───── TEXTO FORNECIDO ─────

Governo propõe mudanças no programa Bolsa Atleta
Especialistas abordam os benefícios do governo federal investir no esporte de base para o desenvolvimento de novos atletas, para as próximas competições
O Bolsa Atleta é um programa do governo federal que incentiva a prática esportiva no país. Através do benefício, os atletas recebem valores mensais para ajudar nos custos do esporte. Em Joinville, a iniciativa atende jovens que praticam modalidades como atletismo, karatê, salto com vara, entre outras. A maior cidade do estado tem uma base forte no esporte e uma prova disso é a quantidade de premiações que os esportistas joinvilenses trazem para a cidade. Muitos esportistas daqui são campeões brasileiros e estaduais.
Segundo a ex-nadadora olímpica Joanna Maranhão, o programa surgiu como uma forma do governo brasileiro auxiliar na promoção do esporte do país, visto que, no Brasil a forma de treino do esporte de alto rendimento é clubístico e não seria eficaz a construção de muitos centros de treinamentos estatais.
Joanna conta que existem diversos estudos comprovando que o programa Bolsa atleta é eficaz para o desenvolvimento de novos atletas. A nadadora reconhece que o Brasil está em crise, mas condena qualquer tipo de corte na iniciativa. “Na minha opinião o programa deve ser revisado, mantendo essas bolsas da base, e revisar as bolsas mais altas dos atletas pódio. Se antes o benefício atendia aos 20 melhores atletas, apenas aqueles que ficassem no top 10 receberiam”, explica. Outra solução para não prejudicar as bolsas da base, que são de R$ 370 era limitar que os atletas pódio e os olímpicos só recebam um tipo de recurso, e não acumulem bolsa atleta, bolsa militar e bolsa estadual. Segundo a nadadora, essa medida faria com que mais atletas de base pudessem ser contemplados no programa.

───── DADOS DISPONÍVEIS ─────

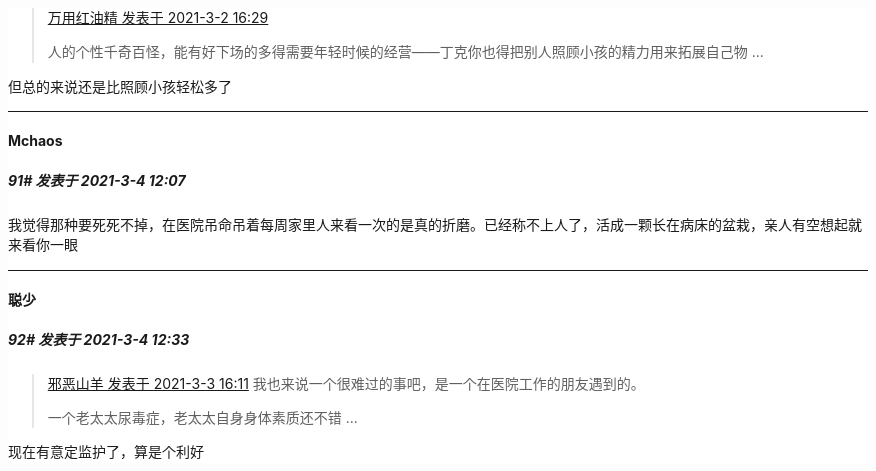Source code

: 

<blockquote><a href="httphttps://bbs.saraba1st.com/2b/forum.php?mod=redirect&amp;goto=findpost&amp;pid=50487663&amp;ptid=1990771" target="_blank">万用红油精 发表于 2021-3-2 16:29</a>

人的个性千奇百怪，能有好下场的多得需要年轻时候的经营——丁克你也得把别人照顾小孩的精力用来拓展自己物 ...</blockquote>
但总的来说还是比照顾小孩轻松多了







*****

####  Mchaos  
##### 91#       发表于 2021-3-4 12:07




我觉得那种要死死不掉，在医院吊命吊着每周家里人来看一次的是真的折磨。已经称不上人了，活成一颗长在病床的盆栽，亲人有空想起就来看你一眼







*****

####  聪少  
##### 92#       发表于 2021-3-4 12:33



<blockquote><a href="httphttps://bbs.saraba1st.com/2b/forum.php?mod=redirect&amp;goto=findpost&amp;pid=50498622&amp;ptid=1990771" target="_blank">邪恶山羊 发表于 2021-3-3 16:11</a>
我也来说一个很难过的事吧，是一个在医院工作的朋友遇到的。

一个老太太尿毒症，老太太自身身体素质还不错 ...</blockquote>
现在有意定监护了，算是个利好





                                              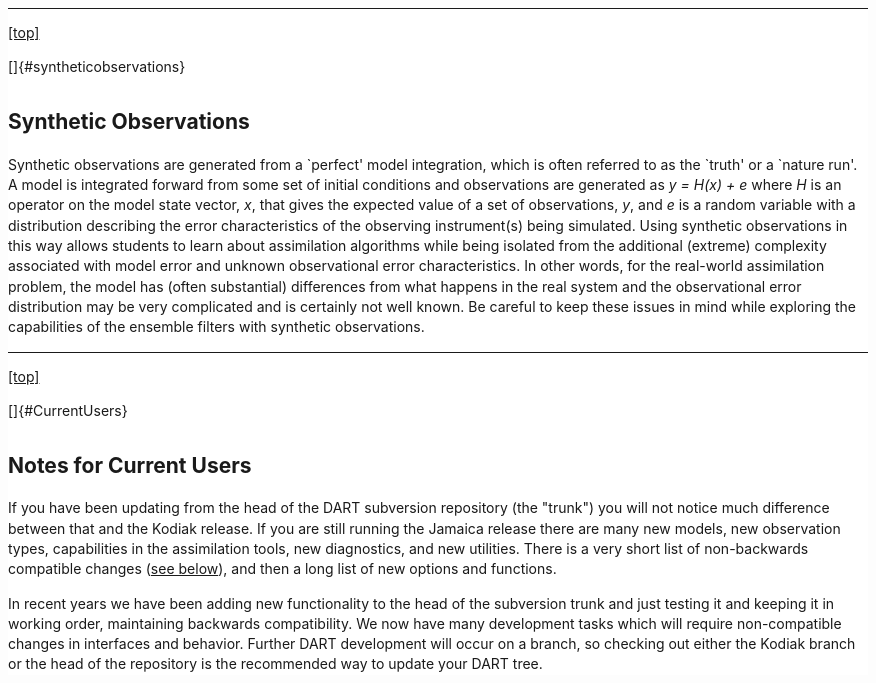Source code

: <div>

------------------------------------------------------------------------

[\[top\]](#)

</div>

[]{#syntheticobservations}

Synthetic Observations
----------------------

Synthetic observations are generated from a \`perfect' model
integration, which is often referred to as the \`truth' or a \`nature
run'. A model is integrated forward from some set of initial conditions
and observations are generated as *y = H(x) + e* where *H* is an
operator on the model state vector, *x*, that gives the expected value
of a set of observations, *y*, and *e* is a random variable with a
distribution describing the error characteristics of the observing
instrument(s) being simulated. Using synthetic observations in this way
allows students to learn about assimilation algorithms while being
isolated from the additional (extreme) complexity associated with model
error and unknown observational error characteristics. In other words,
for the real-world assimilation problem, the model has (often
substantial) differences from what happens in the real system and the
observational error distribution may be very complicated and is
certainly not well known. Be careful to keep these issues in mind while
exploring the capabilities of the ensemble filters with synthetic
observations.

<div>

------------------------------------------------------------------------

[\[top\]](#)

</div>

[]{#CurrentUsers}

Notes for Current Users
-----------------------

If you have been updating from the head of the DART subversion
repository (the "trunk") you will not notice much difference between
that and the Kodiak release. If you are still running the Jamaica
release there are many new models, new observation types, capabilities
in the assimilation tools, new diagnostics, and new utilities. There is
a very short list of non-backwards compatible changes ([see
below](#Nonbackward)), and then a long list of new options and
functions.

In recent years we have been adding new functionality to the head of the
subversion trunk and just testing it and keeping it in working order,
maintaining backwards compatibility. We now have many development tasks
which will require non-compatible changes in interfaces and behavior.
Further DART development will occur on a branch, so checking out either
the Kodiak branch or the head of the repository is the recommended way
to update your DART tree.

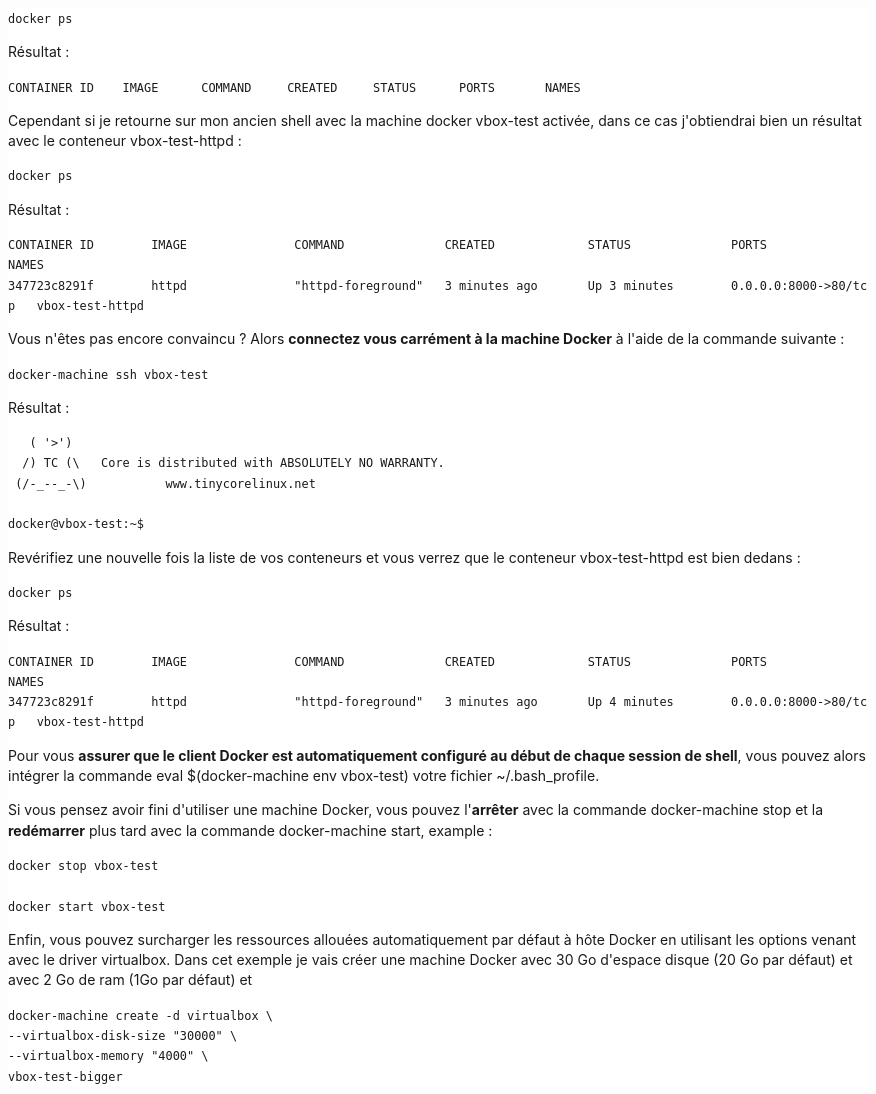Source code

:     docker ps

Résultat :

    CONTAINER ID    IMAGE      COMMAND     CREATED     STATUS      PORTS       NAMES

Cependant si je retourne sur mon ancien shell avec la machine docker vbox-test activée, dans ce cas j'obtiendrai bien un résultat avec le conteneur vbox-test-httpd :

    docker ps

Résultat :

    CONTAINER ID        IMAGE               COMMAND              CREATED             STATUS              PORTS                  NAMES
    347723c8291f        httpd               "httpd-foreground"   3 minutes ago       Up 3 minutes        0.0.0.0:8000->80/tcp   vbox-test-httpd

Vous n'êtes pas encore convaincu ? Alors **connectez vous carrément à la machine Docker** à l'aide de la commande suivante :

    docker-machine ssh vbox-test

Résultat :

       ( '>')
      /) TC (\   Core is distributed with ABSOLUTELY NO WARRANTY.
     (/-_--_-\)           www.tinycorelinux.net
    
    docker@vbox-test:~$

Revérifiez une nouvelle fois la liste de vos conteneurs et vous verrez que le conteneur vbox-test-httpd est bien dedans :

    docker ps

Résultat :

    CONTAINER ID        IMAGE               COMMAND              CREATED             STATUS              PORTS                  NAMES
    347723c8291f        httpd               "httpd-foreground"   3 minutes ago       Up 4 minutes        0.0.0.0:8000->80/tcp   vbox-test-httpd

Pour vous **assurer que le client Docker est automatiquement configuré au début de chaque session de shell**, vous pouvez alors intégrer la commande eval $(docker-machine env vbox-test) votre fichier ~/.bash\_profile.

Si vous pensez avoir fini d'utiliser une machine Docker, vous pouvez l'**arrêter** avec la commande docker-machine stop et la **redémarrer** plus tard avec la commande docker-machine start, example :

    docker stop vbox-test

    docker start vbox-test

Enfin, vous pouvez surcharger les ressources allouées automatiquement par défaut à hôte Docker en utilisant les options venant avec le driver virtualbox. Dans cet exemple je vais créer une machine Docker avec 30 Go d'espace disque (20 Go par défaut) et avec 2 Go de ram (1Go par défaut) et

    docker-machine create -d virtualbox \ 
    --virtualbox-disk-size "30000" \
    --virtualbox-memory "4000" \
    vbox-test-bigger
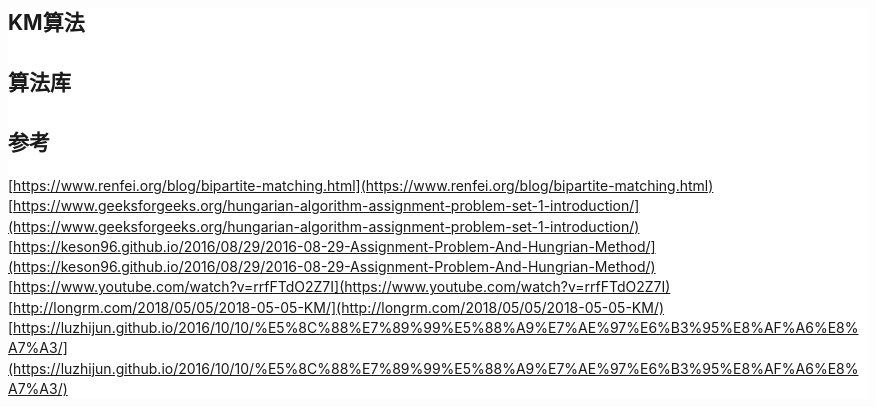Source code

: ## KM算法


## 算法库


## 参考  
[https://www.renfei.org/blog/bipartite-matching.html](https://www.renfei.org/blog/bipartite-matching.html)  
[https://www.geeksforgeeks.org/hungarian-algorithm-assignment-problem-set-1-introduction/](https://www.geeksforgeeks.org/hungarian-algorithm-assignment-problem-set-1-introduction/)
[https://keson96.github.io/2016/08/29/2016-08-29-Assignment-Problem-And-Hungrian-Method/](https://keson96.github.io/2016/08/29/2016-08-29-Assignment-Problem-And-Hungrian-Method/)  
[https://www.youtube.com/watch?v=rrfFTdO2Z7I](https://www.youtube.com/watch?v=rrfFTdO2Z7I)
[http://longrm.com/2018/05/05/2018-05-05-KM/](http://longrm.com/2018/05/05/2018-05-05-KM/)
[https://luzhijun.github.io/2016/10/10/%E5%8C%88%E7%89%99%E5%88%A9%E7%AE%97%E6%B3%95%E8%AF%A6%E8%A7%A3/](https://luzhijun.github.io/2016/10/10/%E5%8C%88%E7%89%99%E5%88%A9%E7%AE%97%E6%B3%95%E8%AF%A6%E8%A7%A3/)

─────

◆ **OBJETIVO DA TAREFA**
Escreva a continuação da reportagem sobre o programa Bolsa Atleta a partir do ponto em que ela termina.

◆ **RESPOSTA DA TAREFA**
Para o secretário de esporte de Joinville, Estevan Cattoni, esse incentivo do governo federal é primordial para o desenvolvimento da base do esporte olímpico brasileiro. “O Bolsa Atleta é fundamental para o atleta tanto no momento da iniciação esportiva, quanto no esporte de alto rendimento”, conta. O esporte exige muitos custos, como por exemplo, o material esportivo, deslocamento, alimentação, inscrição para as competições, hospedagem, passagens áreas, além de outros gastos do dia a dia do treinamento. “Esse recurso é muito importante para o Brasil formar atletas olímpicos para representar o país mundo afora”, explica.
O presidente da Associação Corville de Atletismo e treinador de atletismo, Flávio Sérgio Pscheidt, afirma que o auxílio é essencial para quem frequenta o clube Corville de atletismo. “É de suma importância essa colaboração para os atletas que estão começando, haja visto que, a maioria deles dependem dos pais para transporte, material esportivo, não só no atletismo, mas em todas as modalidades”, explica. “Esse incentivo faz com que cada um vá em busca dos melhores resultados nos campeonatos a serem disputados”, conclui.
Em 2018, o ex presidente Michel Temer (MDB) fez um corte de 60% no programa o que reduziu a iniciativa de R$ 79,3 milhões para R$ 53,6 milhões, diminuindo o benefício da base e do estudantil, categorias fundamentais para a formação do esporte olímpico brasileiro. O técnico da seleção catarinense de Karatê, Sidnei Maciel, afirma que essa retirada promovida pelo ex presidente Michel Temer prejudicou bastante. “Foi um balde de água fria, muitos atletas pensaram em desistir depois dessa ação”, conta. Estevan também avaliou essa mudança no programa como algo negativo. “Essa redução de investimento na base seria extremamente prejudicial para o desporto brasileiro, pois ele impactaria e impediria a formação de atletas olímpicos”, explica.
Sidnei Maciel conta que quando o corte de Michel Temer foi anunciado houve um choque muito grande, visto que a equipe de Karatê dele é uma equipe de alto rendimento que representa Joinville, o estado de Santa Catarina e o Brasil, tanto em competições nacionais, quanto internacionais. “Muitos atletas da nossa equipe recebem o Bolsa Atleta Federal, por isso estão com a gente viajando para as competições, já sem essa ajuda não tem condições”, explica.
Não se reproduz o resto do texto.